- _YOUR INSTRUCTIONS_
Please copy the lines below, starting at the line with "商品到貨享七天猶豫期之權益" and continuing up to and including the line with "Заказать звонок", leaving the pictures out of your answer.

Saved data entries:
┌──

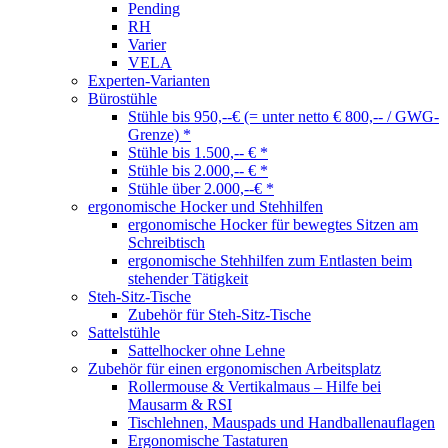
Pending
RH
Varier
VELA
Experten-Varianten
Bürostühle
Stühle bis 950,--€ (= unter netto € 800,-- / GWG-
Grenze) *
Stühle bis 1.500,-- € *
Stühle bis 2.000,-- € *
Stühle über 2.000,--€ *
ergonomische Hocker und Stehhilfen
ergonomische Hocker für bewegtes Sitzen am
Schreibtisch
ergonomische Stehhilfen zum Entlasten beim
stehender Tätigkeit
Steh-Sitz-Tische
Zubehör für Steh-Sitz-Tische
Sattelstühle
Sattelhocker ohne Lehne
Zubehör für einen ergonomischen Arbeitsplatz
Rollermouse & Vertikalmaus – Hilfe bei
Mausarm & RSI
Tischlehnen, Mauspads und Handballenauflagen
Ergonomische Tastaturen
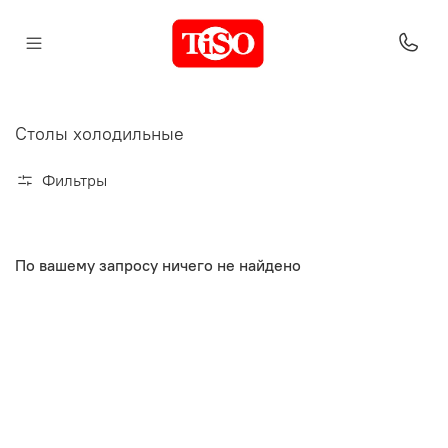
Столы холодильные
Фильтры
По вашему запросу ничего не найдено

└──
┌──

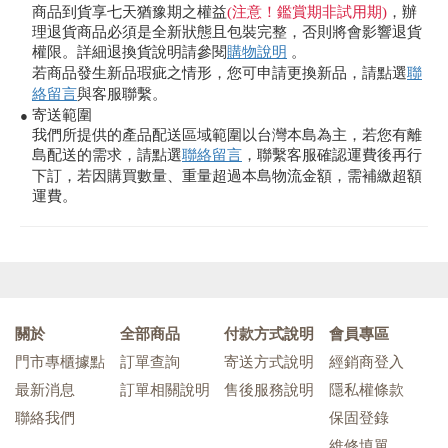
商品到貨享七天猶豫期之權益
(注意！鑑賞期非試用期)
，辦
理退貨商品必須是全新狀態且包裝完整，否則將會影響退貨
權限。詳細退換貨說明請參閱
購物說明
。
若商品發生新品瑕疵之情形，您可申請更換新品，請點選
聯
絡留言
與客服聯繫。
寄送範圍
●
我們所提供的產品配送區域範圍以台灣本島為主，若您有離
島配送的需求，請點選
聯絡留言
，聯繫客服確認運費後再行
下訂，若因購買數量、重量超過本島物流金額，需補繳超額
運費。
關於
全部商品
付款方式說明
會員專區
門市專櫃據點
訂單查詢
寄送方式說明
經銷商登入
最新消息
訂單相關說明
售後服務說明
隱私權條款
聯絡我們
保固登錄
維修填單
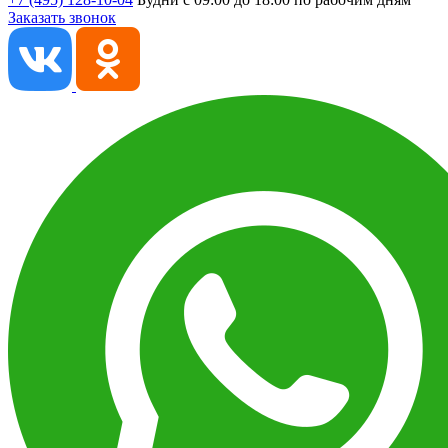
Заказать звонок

└──

- _ANSWER TO THE EXERCISE_
商品到貨享七天猶豫期之權益
(注意！鑑賞期非試用期)
，辦
理退貨商品必須是全新狀態且包裝完整，否則將會影響退貨
權限。詳細退換貨說明請參閱
購物說明
。
若商品發生新品瑕疵之情形，您可申請更換新品，請點選
聯
絡留言
與客服聯繫。
寄送範圍
●
我們所提供的產品配送區域範圍以台灣本島為主，若您有離
島配送的需求，請點選
聯絡留言
，聯繫客服確認運費後再行
下訂，若因購買數量、重量超過本島物流金額，需補繳超額
運費。
關於
全部商品
付款方式說明
會員專區
門市專櫃據點
訂單查詢
寄送方式說明
經銷商登入
最新消息
訂單相關說明
售後服務說明
隱私權條款
聯絡我們
保固登錄
維修填單
Заказать звонок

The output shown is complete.